_Dataset excerpts_.
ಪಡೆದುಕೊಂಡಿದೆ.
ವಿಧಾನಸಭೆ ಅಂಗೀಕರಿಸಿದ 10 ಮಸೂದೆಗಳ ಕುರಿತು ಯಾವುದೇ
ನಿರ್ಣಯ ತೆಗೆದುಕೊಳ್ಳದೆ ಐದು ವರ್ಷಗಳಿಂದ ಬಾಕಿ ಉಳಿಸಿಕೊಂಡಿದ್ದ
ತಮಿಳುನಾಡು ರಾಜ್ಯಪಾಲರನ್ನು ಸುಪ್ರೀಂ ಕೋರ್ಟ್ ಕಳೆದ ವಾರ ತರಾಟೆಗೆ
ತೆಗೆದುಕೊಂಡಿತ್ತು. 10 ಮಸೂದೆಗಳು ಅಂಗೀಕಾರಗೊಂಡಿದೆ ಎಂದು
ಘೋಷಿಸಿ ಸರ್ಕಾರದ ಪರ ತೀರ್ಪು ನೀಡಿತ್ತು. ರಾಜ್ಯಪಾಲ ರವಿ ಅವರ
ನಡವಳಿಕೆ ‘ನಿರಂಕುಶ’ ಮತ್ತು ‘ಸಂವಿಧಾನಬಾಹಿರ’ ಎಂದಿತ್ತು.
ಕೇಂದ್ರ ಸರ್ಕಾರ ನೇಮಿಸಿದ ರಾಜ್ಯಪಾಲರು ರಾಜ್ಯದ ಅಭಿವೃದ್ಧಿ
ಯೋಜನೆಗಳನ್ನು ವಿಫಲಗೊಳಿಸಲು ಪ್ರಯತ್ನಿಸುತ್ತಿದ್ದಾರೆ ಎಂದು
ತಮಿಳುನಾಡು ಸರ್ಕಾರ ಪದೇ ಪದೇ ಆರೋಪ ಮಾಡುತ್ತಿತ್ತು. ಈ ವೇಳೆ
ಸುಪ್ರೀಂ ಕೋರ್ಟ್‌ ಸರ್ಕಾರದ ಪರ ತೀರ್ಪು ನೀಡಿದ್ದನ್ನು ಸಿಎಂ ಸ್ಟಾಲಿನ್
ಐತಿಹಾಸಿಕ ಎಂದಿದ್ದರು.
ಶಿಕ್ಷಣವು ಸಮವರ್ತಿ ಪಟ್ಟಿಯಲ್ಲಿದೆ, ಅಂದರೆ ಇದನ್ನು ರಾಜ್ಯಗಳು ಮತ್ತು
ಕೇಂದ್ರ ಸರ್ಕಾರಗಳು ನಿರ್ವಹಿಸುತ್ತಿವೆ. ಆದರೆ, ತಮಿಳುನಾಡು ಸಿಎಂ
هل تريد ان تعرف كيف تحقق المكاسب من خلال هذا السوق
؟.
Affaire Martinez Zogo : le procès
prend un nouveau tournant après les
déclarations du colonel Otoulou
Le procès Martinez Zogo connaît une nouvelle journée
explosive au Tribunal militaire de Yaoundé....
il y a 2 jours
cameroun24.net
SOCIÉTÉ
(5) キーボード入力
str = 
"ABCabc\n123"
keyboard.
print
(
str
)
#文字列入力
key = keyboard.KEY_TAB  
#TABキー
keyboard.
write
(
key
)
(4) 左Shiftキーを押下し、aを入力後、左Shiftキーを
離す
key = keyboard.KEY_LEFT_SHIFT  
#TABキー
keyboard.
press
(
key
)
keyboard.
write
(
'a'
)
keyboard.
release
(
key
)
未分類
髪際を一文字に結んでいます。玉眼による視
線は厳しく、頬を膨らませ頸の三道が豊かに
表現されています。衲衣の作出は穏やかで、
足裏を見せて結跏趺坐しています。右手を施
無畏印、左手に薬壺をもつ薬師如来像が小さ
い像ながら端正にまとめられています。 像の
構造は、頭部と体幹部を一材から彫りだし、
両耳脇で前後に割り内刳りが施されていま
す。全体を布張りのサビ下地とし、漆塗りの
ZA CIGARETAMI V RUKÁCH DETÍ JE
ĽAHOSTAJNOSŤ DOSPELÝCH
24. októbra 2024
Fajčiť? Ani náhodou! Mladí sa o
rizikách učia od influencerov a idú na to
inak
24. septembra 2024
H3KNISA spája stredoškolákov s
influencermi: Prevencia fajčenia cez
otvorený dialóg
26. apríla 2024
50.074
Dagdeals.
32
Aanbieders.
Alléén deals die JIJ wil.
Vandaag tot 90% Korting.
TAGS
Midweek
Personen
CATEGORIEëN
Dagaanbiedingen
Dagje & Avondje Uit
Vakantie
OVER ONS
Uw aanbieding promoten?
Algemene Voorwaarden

_Problem requirements_.
Copy out every line of the items above, unchanged and in the same order.

_Result of this exercise_.
ಪಡೆದುಕೊಂಡಿದೆ.
ವಿಧಾನಸಭೆ ಅಂಗೀಕರಿಸಿದ 10 ಮಸೂದೆಗಳ ಕುರಿತು ಯಾವುದೇ
ನಿರ್ಣಯ ತೆಗೆದುಕೊಳ್ಳದೆ ಐದು ವರ್ಷಗಳಿಂದ ಬಾಕಿ ಉಳಿಸಿಕೊಂಡಿದ್ದ
ತಮಿಳುನಾಡು ರಾಜ್ಯಪಾಲರನ್ನು ಸುಪ್ರೀಂ ಕೋರ್ಟ್ ಕಳೆದ ವಾರ ತರಾಟೆಗೆ
ತೆಗೆದುಕೊಂಡಿತ್ತು. 10 ಮಸೂದೆಗಳು ಅಂಗೀಕಾರಗೊಂಡಿದೆ ಎಂದು
ಘೋಷಿಸಿ ಸರ್ಕಾರದ ಪರ ತೀರ್ಪು ನೀಡಿತ್ತು. ರಾಜ್ಯಪಾಲ ರವಿ ಅವರ
ನಡವಳಿಕೆ ‘ನಿರಂಕುಶ’ ಮತ್ತು ‘ಸಂವಿಧಾನಬಾಹಿರ’ ಎಂದಿತ್ತು.
ಕೇಂದ್ರ ಸರ್ಕಾರ ನೇಮಿಸಿದ ರಾಜ್ಯಪಾಲರು ರಾಜ್ಯದ ಅಭಿವೃದ್ಧಿ
ಯೋಜನೆಗಳನ್ನು ವಿಫಲಗೊಳಿಸಲು ಪ್ರಯತ್ನಿಸುತ್ತಿದ್ದಾರೆ ಎಂದು
ತಮಿಳುನಾಡು ಸರ್ಕಾರ ಪದೇ ಪದೇ ಆರೋಪ ಮಾಡುತ್ತಿತ್ತು. ಈ ವೇಳೆ
ಸುಪ್ರೀಂ ಕೋರ್ಟ್‌ ಸರ್ಕಾರದ ಪರ ತೀರ್ಪು ನೀಡಿದ್ದನ್ನು ಸಿಎಂ ಸ್ಟಾಲಿನ್
ಐತಿಹಾಸಿಕ ಎಂದಿದ್ದರು.
ಶಿಕ್ಷಣವು ಸಮವರ್ತಿ ಪಟ್ಟಿಯಲ್ಲಿದೆ, ಅಂದರೆ ಇದನ್ನು ರಾಜ್ಯಗಳು ಮತ್ತು
ಕೇಂದ್ರ ಸರ್ಕಾರಗಳು ನಿರ್ವಹಿಸುತ್ತಿವೆ. ಆದರೆ, ತಮಿಳುನಾಡು ಸಿಎಂ
هل تريد ان تعرف كيف تحقق المكاسب من خلال هذا السوق
؟.
Affaire Martinez Zogo : le procès
prend un nouveau tournant après les
déclarations du colonel Otoulou
Le procès Martinez Zogo connaît une nouvelle journée
explosive au Tribunal militaire de Yaoundé....
il y a 2 jours
cameroun24.net
SOCIÉTÉ
(5) キーボード入力
str = 
"ABCabc\n123"
keyboard.
print
(
str
)
#文字列入力
key = keyboard.KEY_TAB  
#TABキー
keyboard.
write
(
key
)
(4) 左Shiftキーを押下し、aを入力後、左Shiftキーを
離す
key = keyboard.KEY_LEFT_SHIFT  
#TABキー
keyboard.
press
(
key
)
keyboard.
write
(
'a'
)
keyboard.
release
(
key
)
未分類
髪際を一文字に結んでいます。玉眼による視
線は厳しく、頬を膨らませ頸の三道が豊かに
表現されています。衲衣の作出は穏やかで、
足裏を見せて結跏趺坐しています。右手を施
無畏印、左手に薬壺をもつ薬師如来像が小さ
い像ながら端正にまとめられています。 像の
構造は、頭部と体幹部を一材から彫りだし、
両耳脇で前後に割り内刳りが施されていま
す。全体を布張りのサビ下地とし、漆塗りの
ZA CIGARETAMI V RUKÁCH DETÍ JE
ĽAHOSTAJNOSŤ DOSPELÝCH
24. októbra 2024
Fajčiť? Ani náhodou! Mladí sa o
rizikách učia od influencerov a idú na to
inak
24. septembra 2024
H3KNISA spája stredoškolákov s
influencermi: Prevencia fajčenia cez
otvorený dialóg
26. apríla 2024
50.074
Dagdeals.
32
Aanbieders.
Alléén deals die JIJ wil.
Vandaag tot 90% Korting.
TAGS
Midweek
Personen
CATEGORIEëN
Dagaanbiedingen
Dagje & Avondje Uit
Vakantie
OVER ONS
Uw aanbieding promoten?
Algemene Voorwaarden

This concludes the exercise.